Evidence · 2 min read
What Nachemson actually measured
Intradiscal pressure, sitting vs standing.
How pressure changes through the day
Alf Nachemson, a Swedish orthopaedic surgeon, threaded a tiny pressure transducer into a volunteer’s lumbar disc in the 1960s and recorded what happened as the volunteer changed posture. Standing relaxed became the reference point. Lying on your back dropped to about a quarter of that. Sitting upright rose to roughly 140%. Sitting and leaning forward, especially with weight in the hands, climbed past 200%.
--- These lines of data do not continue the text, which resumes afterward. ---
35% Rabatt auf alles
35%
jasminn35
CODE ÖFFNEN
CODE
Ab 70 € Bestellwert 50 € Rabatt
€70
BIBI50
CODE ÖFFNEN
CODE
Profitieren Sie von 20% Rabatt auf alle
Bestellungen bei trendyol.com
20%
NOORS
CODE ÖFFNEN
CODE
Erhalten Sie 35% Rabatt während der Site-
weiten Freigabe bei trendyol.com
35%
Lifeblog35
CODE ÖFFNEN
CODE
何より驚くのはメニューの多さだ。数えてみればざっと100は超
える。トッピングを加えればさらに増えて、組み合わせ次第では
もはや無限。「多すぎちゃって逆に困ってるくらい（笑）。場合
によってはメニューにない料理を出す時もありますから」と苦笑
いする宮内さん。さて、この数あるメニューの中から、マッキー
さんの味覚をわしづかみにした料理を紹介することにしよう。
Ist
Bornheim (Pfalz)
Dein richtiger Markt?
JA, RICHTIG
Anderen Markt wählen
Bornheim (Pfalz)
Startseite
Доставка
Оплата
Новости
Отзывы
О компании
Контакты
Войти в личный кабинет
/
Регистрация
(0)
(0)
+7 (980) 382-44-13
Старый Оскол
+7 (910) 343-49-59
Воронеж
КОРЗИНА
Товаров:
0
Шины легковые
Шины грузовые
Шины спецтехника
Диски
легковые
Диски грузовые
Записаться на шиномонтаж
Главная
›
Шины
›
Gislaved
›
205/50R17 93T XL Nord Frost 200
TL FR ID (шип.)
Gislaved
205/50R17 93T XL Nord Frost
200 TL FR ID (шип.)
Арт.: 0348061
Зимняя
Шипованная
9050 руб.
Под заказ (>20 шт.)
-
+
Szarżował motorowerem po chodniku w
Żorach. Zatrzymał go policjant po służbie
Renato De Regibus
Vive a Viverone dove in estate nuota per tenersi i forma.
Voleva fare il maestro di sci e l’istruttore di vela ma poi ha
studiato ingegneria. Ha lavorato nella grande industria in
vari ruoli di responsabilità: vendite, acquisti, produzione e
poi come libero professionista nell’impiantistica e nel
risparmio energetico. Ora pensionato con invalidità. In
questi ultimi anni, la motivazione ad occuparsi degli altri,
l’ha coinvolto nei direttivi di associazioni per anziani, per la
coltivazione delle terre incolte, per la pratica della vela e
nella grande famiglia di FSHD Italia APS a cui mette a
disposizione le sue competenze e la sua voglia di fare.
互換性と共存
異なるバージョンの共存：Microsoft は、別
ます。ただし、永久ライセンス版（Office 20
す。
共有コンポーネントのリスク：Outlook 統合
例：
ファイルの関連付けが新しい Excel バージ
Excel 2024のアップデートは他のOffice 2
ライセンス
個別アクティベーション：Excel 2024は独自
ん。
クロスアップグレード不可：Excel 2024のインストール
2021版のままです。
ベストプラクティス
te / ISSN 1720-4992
Wilke and colleagues replicated the experiment in 1999 with newer instrumentation. The numbers shifted slightly — sitting upright came out closer to standing than Nachemson’s original figures suggested — but the shape of the curve held: forward-leaning postures load the lumbar disc more than balanced ones, and lying flat is the lightest load of all.
What that means at a desk
A sitting day isn’t a rest day for your discs — it’s the opposite of one. Standing breaks aren’t about burning calories; they’re about giving the disc a chance to rehydrate at lower pressure. Lying down at lunch, if your circumstances allow, does even more.
How Plumb uses this
Plumb doesn’t measure pressure — no consumer app can. But the postures that add pressure (forward lean, head jutting toward the screen) are exactly what the camera and AirPods modes flag. Catching drift early means less time at the high end of Nachemson’s curve.
Plumb is a wellness and posture-awareness tool, not a medical device. It doesn’t diagnose, treat, or monitor any condition. If anything about your body concerns you, see a qualified clinician.